Odpowiedzi na te pytania możemy znaleźć w bardzo osobistym i pięknym przesłaniu papieża Franciszka, które zawarł w adhortacji Evangelii Gaudium:

„Radość Ewangelii, wypełniająca życie wspólnoty uczniów, jest radością misyjną. Doświadcza jej siedemdziesięciu dwóch uczniów powracających z misji, pełnych radości (por. Łk 10, 17).Przeżywa ją Jezus, radujący się w Duchu Świętymi wysławiający Ojca, ponieważ Jego objawienie dociera do ubogich i najmniejszych (por. Łk 10, 21). Doświadczają jej pełni podziwu pierwsi nawracający się, kiedy słuchają przepowiadania Apostołów, «każdy w swoim własnym języku» (por. Dz 2,6), w dniu Pięćdziesiątnicy. Radość ta jest znakiem, że Ewangelia była głoszona i przynosi owoce. Ale posiada ona zawsze dynamikę wyjścia i daru, wyjścia poza siebie, podążania i siania zawsze na nowo, zawsze dalej. Mówi Pan: «Pójdźmy gdzie indziej, do sąsiednich miejscowości, abym i tam mógł nauczać, bo po to wyszedłem» (Mk 1, 38). Kiedy nasienie zostało zasiane w jakimś miejscu, nie zatrzymuje się On w nim dłużej, aby lepiej wyjaśnić Dobrą Nowinę albo dokonać kolejnych znaków, lecz Duch skłania Go, by ruszył do innych wiosek.” (EG 21)

 

Sekretem jest doświadczenie obecności Boga żywego

 

Sekretem klimatu na Przystanku Jezus nie jest efekt spotkania ludzi, którzy czują się ze sobą dobrze, ale radość z ewangelizacji. Gdy głosisz i widzisz przemianę drugiego człowieka, który doświadcza pokoju i Bożej Miłości, twoje serce napełnia się radością. Nie jest to entuzjazm wywołany świetną konferencją, czy klimatem modlitewnym. Jest to radość doświadczenia obecności Boga żywego, który jest pośród nas i zaprasza nas do wyjścia do naszych braci, którzy jeszcze o tej miłości nie wiedzą, choć jest ona dla nich.

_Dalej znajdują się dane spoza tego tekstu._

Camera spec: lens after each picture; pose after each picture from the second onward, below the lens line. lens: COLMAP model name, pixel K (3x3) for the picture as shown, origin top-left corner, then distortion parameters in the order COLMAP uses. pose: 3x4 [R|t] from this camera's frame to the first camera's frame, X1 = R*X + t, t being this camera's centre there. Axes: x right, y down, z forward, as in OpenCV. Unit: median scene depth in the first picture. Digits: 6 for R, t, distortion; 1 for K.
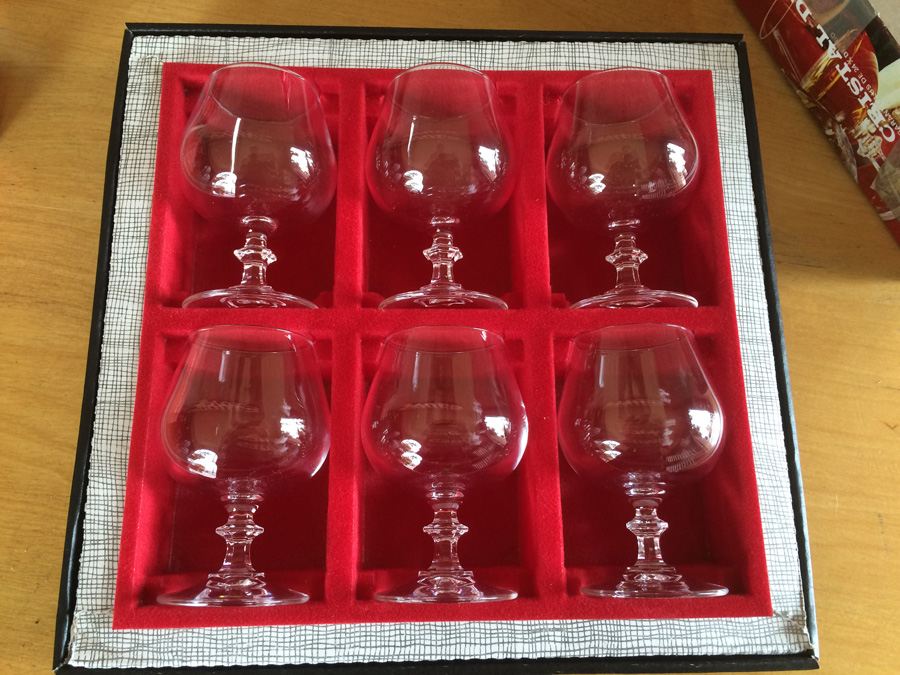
lens RADIAL K [[760.4, 0, 450.0], [0, 760.4, 337.5], [0, 0, 1]] dist [0.078092, 0.000618]
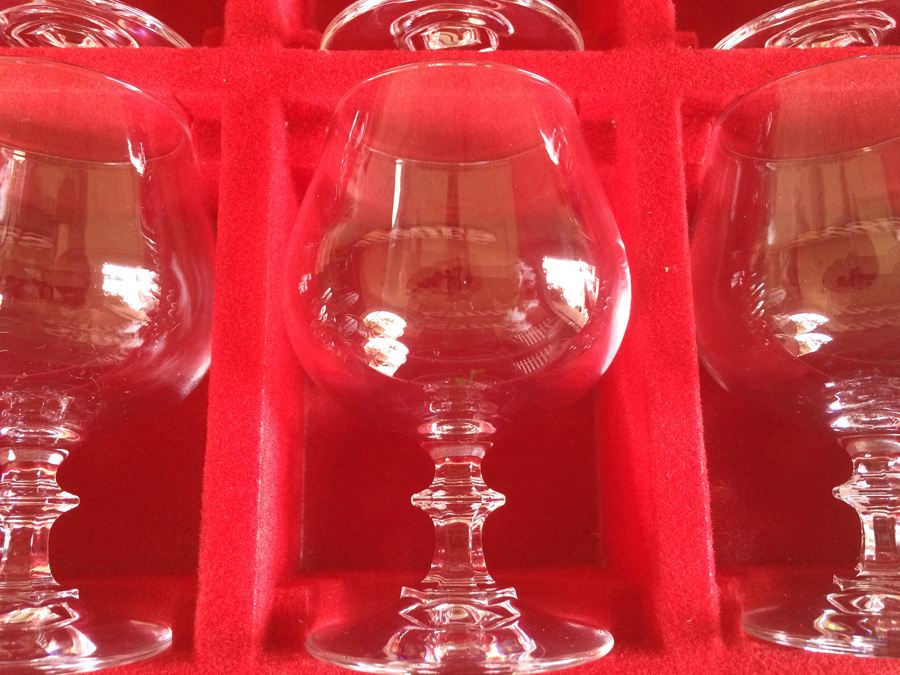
lens RADIAL K [[760.4, 0, 450.0], [0, 760.4, 337.5], [0, 0, 1]] dist [0.078092, 0.000618]
pose [[0.999745, -0.002200, -0.022471, 0.000103], [0.003362, 0.998652, 0.051797, 0.124687], [0.022326, -0.051860, 0.998405, 0.528008]]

Jego szczególna obecność w miejscu, gdzie jest On głoszony, przemienia nas samych. To co czasami możemy zobaczyć i to czego możemy doświadczyć w trakcie posługi ewangelizacyjnej daje dużo do myślenia. W trakcie służby odkrywamy, jakim darami zostaliśmy obdarowani. Choć jesteśmy niedoskonali Bóg się nami posługuje i potwierdza znakami, że droga uczniostwa i zaangażowania misyjnego jest drogą słuszną, która niezależnie od naszych różnic i napięć czyni wspólnotę, w której On chce być obecny.

 

Zaproszenie do wyjątkowego grona

Chrystus czynił uczniów będąc w drodze, dlatego świadek Chrystusa – mówiąc obrazowo – ma zawsze jedną nogę wysuniętą do przodu. To znaczy, że jest w nim pragnienie podążania dalej.

To wychylenie w kierunku misji (dawania), a nie konserwacji (korzystania), jest cechą wspólną jego uczniów. Pięknie obrazuje to wizerunek Maryi Gwiazdy Nowej Ewangelizacji, która choć stoi w miejscu, jest jakby wychylona w kierunku wyjścia. W Jej oczach jest jakby zaproszenie: chodź! Ty jesteś częścią Dobrej Nowiny, która może się wydarzyć w sercu innego człowieka dzięki Tobie.

Należeć do grona tych, których Chrystus powołał, to wielki przywilej. Zaproszenie do misji, w której uczestniczy również Maryja jako królowa i przewodniczka, jest czymś tajemniczym i osobistym, co odkrywamy w sercu.

Bóg oddaje w nasze ręce bardzo ważne i odpowiedzialne zadanie. Nie jest to powód do zadzierania nosa, ale do namysłu: czy jestem w tym miejscu gdzie mnie potrzebujesz?